*** Selected text
In Norway, the most common type of card is a debit card that can also be used as a Visa or MasterCard credit card. The card has a smart chip on the front, and on the back you have your national id number/date of birth, photo and signature, etc. The card is frequently used as an id card.
When you pay using the debit card, you have to insert the part of the card with the chip into a reader and enter your pin. Typically you can not do this until the cash register has transferred the amount to pay to the terminal.
You can also use it as a credit card when abroad or even in Norway. However, I'm not sure if the card will actually allow you credit (i.e. borrow money) per se -- I believe the account must have a sufficient positive balance, and I believe the domestic terminals are able to check that in real time (i.e. in a few seconds) and decline the sale if not funded.
As for online purchases, every time I use it as a credit card, I get re-routed to a card verification process. This means I get taken to some third party site (typically Visa or MasterCard) where I have to authenticate using my password and generate a one-time password (pin) on my phone. You can also use a FOB, but I find a phone more practical. After the verification is done, you get taken back to the merchant site. This is the same verification process that is used for online banking.
After living 15 years in the states I found this to be a bit annoying at first, but that had more to do with the speed of the implementation and the fact that it's applet-based (Java and Chrome -- have to switch browsers and hope that you don't lose your session).
If I had to authenticate every time I bought something on Amazon it would get old pretty fast. However, one could simply authenticate once to indicate that this merchant is trusted. A new merchant would trigger the authentication before the transaction can be accepted.
That is exactly what happens in India too, except that most banks issue debit and credit cards which are typically separate and not combined into a single card. It also does not serve as a national id. Is this not the case in US?
******
*** Stored data
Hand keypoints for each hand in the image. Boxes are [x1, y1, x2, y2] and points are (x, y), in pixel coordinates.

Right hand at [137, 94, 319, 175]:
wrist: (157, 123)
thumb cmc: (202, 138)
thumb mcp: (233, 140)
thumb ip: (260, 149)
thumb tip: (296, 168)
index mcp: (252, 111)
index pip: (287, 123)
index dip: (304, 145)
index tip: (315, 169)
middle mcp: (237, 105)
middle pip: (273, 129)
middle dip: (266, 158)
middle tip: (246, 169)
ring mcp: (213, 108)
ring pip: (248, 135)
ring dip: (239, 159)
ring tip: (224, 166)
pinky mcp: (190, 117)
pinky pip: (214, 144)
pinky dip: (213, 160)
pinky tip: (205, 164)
******
**What you need to do:**
1. Translate this sentence from the text on Norwegian bank cards into Spanish: "The card is frequently used as an id card."
2. Please rewrite the text on Norwegian bank cards from "When you pay" to "to the terminal.", substituting "card reader" for "terminal".

**Exercise answers:**
1. La tarjeta se usa con frecuencia como documento de identidad.

2.
When you pay using the debit card, you have to insert the part of the card with the chip into a reader and enter your pin. Typically you can not do this until the cash register has transferred the amount to pay to the card reader.